News / Nasional
Kamis, 02 Juli 2026 | 13:34 WIB
Potret Serpihan Limbah Plastik (Pexels/Fran Zaina)

Suara.com - Plastik yang kita gunakan setiap hari tidak benar-benar hilang setelah dibuang. Seiring waktu, plastik akan terurai menjadi potongan-potongan yang semakin kecil yang dikenal sebagai mikroplastik.

Kini, para ilmuwan juga menemukan partikel plastik yang ukurannya jauh lebih kecil, yakni hanya dalam skala nanometer, yang disebut sebagai nanoplastik.

Ukurannya yang sangat kecil membuat nanoplastik sulit dideteksi. Selain itu, keterbatasan teknologi selama ini membuat para ilmuwan kesulitan mengetahui seberapa banyak nanoplastik yang tersebar di lingkungan maupun memahami dampaknya terhadap kesehatan manusia dan ekosistem.

Teknologi Baru Bantu Deteksi Nanoplastik 

Namun, kondisi tersebut mulai berubah berkat penelitian terbaru dari University of Amsterdam. Penelitian berjudul "Analytical approaches for studying occurrence and fate of environmental micro- and nanoplastics" menghadirkan metode baru yang memungkinkan nanoplastik dideteksi dan diidentifikasi dengan lebih akurat. Terobosan ini diharapkan dapat memberikan gambaran yang lebih jelas mengenai penyebaran nanoplastik sekaligus membantu para peneliti memahami potensi risikonya di masa depan.

Selama ini, sebagian besar teknik analisis yang digunakan untuk mengukur mikroplastik belum mampu bekerja secara optimal untuk mendeteksi nanoplastik.

“Banyak teknik yang sudah digunakan untuk mikroplastik, tetapi biasanya tidak berfungsi untuk nanoplastik,” ujar salah satu peneliti, Maria Hayder.

Untuk mengatasi kendala tersebut, tim peneliti menggabungkan dua teknik analisis, yaitu pemisahan partikel berdasarkan ukuran dan identifikasi kimia untuk mengenali jenis plastik yang berbeda. Dengan pendekatan ini, nanoplastik dapat diukur secara lebih rinci, termasuk pada sampel air limbah. 

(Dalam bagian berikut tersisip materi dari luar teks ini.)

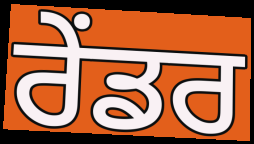
ਰੇੰਡਰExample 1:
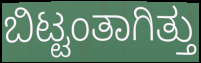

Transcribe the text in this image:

ಬಿಟ್ಟಂತಾಗಿತ್ತು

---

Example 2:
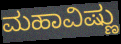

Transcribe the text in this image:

ಮಹಾವಿಷ್ಣು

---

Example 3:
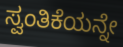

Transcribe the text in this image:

ಸ್ವಂತಿಕೆಯನ್ನೇ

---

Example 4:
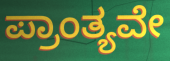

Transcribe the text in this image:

ಪ್ರಾಂತ್ಯವೇ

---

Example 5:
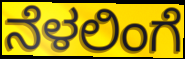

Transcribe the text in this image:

ನೆಳಲಿಂಗೆ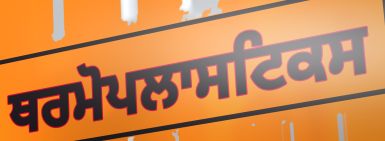
ਥਰਮੋਪਲਾਸਟਿਕਸ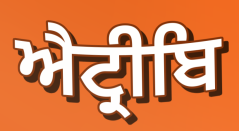
ਐਟ੍ਰੀਬਿ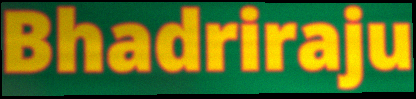
Bhadriraju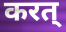
करत्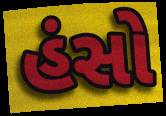
હંસોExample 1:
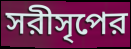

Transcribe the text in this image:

সরীসৃপের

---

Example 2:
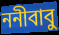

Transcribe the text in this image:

ননীবাবু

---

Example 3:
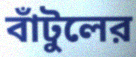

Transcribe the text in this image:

বাঁটুলের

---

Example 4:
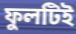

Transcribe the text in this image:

ফুলটিই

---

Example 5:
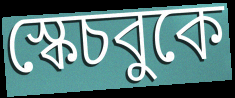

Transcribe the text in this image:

স্কেচবুকে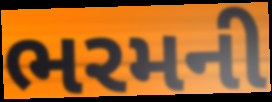
ભરમની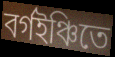
বর্গইঞ্চিতেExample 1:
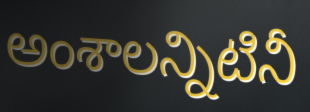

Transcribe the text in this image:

అంశాలన్నిటినీ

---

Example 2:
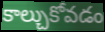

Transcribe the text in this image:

కాల్చుకోవడం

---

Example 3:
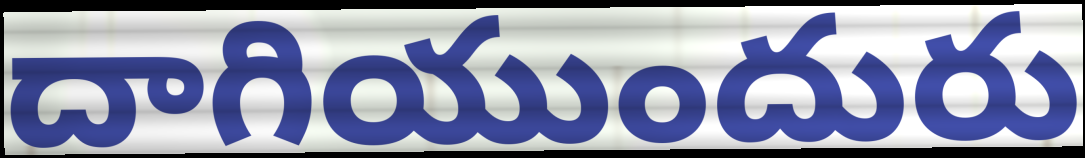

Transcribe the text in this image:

దాగియుందురు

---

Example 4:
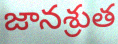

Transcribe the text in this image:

Metode tersebut kemudian digunakan untuk mempelajari bagaimana berbagai jenis plastik yang telah terpapar air tawar dan air laut selama bertahun-tahun mengalami degradasi. Hasilnya menunjukkan bahwa nanoplastik terbentuk baik di lingkungan air tawar maupun laut. Menariknya, plastik tidak terurai secara bertahap menjadi partikel yang semakin kecil, melainkan menghasilkan partikel dengan berbagai ukuran yang tersebar pada berbagai kedalaman air.

Baca Juga: Bisakah Plastik Dibuat Lebih Mudah Terurai? Penelitian Baru Tawarkan Pendekatan Lewat Upcycling

Tak Hanya Berasal dari Makanan Laut

Maria menjelaskan bahwa penelitian mengenai paparan nanoplastik selama ini masih banyak berfokus pada makanan laut. Padahal, sumber paparan lain yang lebih sering dikonsumsi masyarakat justru belum banyak diteliti.

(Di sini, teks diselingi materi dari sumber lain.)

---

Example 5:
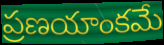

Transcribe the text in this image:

ప్రణయాంకమేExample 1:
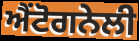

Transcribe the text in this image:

ਐਂਟੋਗਨੇਲੀ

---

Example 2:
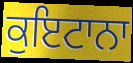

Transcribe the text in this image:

ਕੁਇਟਾਨਾ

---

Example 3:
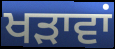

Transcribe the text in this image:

ਖੜਾਵਾਂ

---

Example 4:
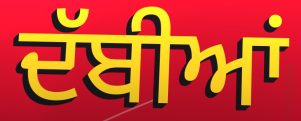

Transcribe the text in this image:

ਦੱਬੀਆਂ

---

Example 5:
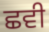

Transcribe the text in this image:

ਛਵੀ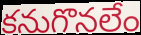
కనుగొనలేం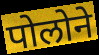
पोलोने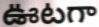
ఊటగాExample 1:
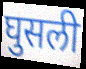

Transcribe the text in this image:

घुसली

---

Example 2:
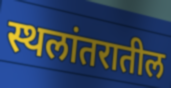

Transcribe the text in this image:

स्थलांतरातील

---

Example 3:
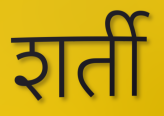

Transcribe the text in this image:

शर्ती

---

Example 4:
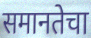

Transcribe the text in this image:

समानतेचा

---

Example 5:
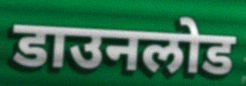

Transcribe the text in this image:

डाउनलोड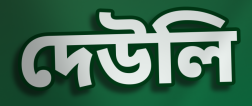
দেউলি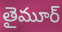
తైమూర్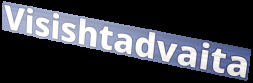
VisishtadvaitaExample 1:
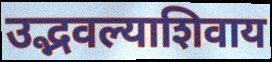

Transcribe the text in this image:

“Cukup banyak penelitian telah dilakukan pada makanan laut, sementara komponen penting lainnya dalam diet kita, seperti buah, sayuran, dan biji-bijian, kurang mendapat perhatian,” jelas Maria.

Selain meneliti sumber paparan, tim peneliti juga mensimulasikan proses pencernaan manusia di laboratorium. Hasilnya menunjukkan bahwa nanoplastik cenderung menggumpal akibat aktivitas enzim pencernaan. Penggumpalan tersebut diperkirakan dapat mengurangi peluang partikel menembus dinding usus, meskipun mekanisme ini masih memerlukan penelitian lebih lanjut.

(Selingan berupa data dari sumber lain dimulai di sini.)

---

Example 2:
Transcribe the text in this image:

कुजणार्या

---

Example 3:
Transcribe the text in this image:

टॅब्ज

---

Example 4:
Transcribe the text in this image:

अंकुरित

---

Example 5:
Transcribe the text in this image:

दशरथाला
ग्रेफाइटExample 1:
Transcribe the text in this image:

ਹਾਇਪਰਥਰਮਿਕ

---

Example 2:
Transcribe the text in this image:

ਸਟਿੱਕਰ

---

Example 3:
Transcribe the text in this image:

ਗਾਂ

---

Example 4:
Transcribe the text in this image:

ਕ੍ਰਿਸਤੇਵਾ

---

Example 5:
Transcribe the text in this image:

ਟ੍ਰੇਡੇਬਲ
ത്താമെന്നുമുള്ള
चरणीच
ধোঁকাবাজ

Melalui metode pengukuran yang lebih akurat dan seragam, para ilmuwan berharap dapat memperoleh data yang lebih konsisten. Data tersebut akan menjadi dasar penting untuk memahami penyebaran nanoplastik sekaligus menyusun kebijakan yang lebih efektif dalam mengurangi pencemaran plastik di masa depan.

“Pendekatan kami belum sempurna, tetapi ini merupakan langkah yang baik menuju pengukuran nanoplastik yang jauh lebih tepat di masa mendatang. Hal ini akan sangat penting dalam membantu kita memperkirakan penyebarannya dan potensi risiko kesehatannya,” tutup Maria.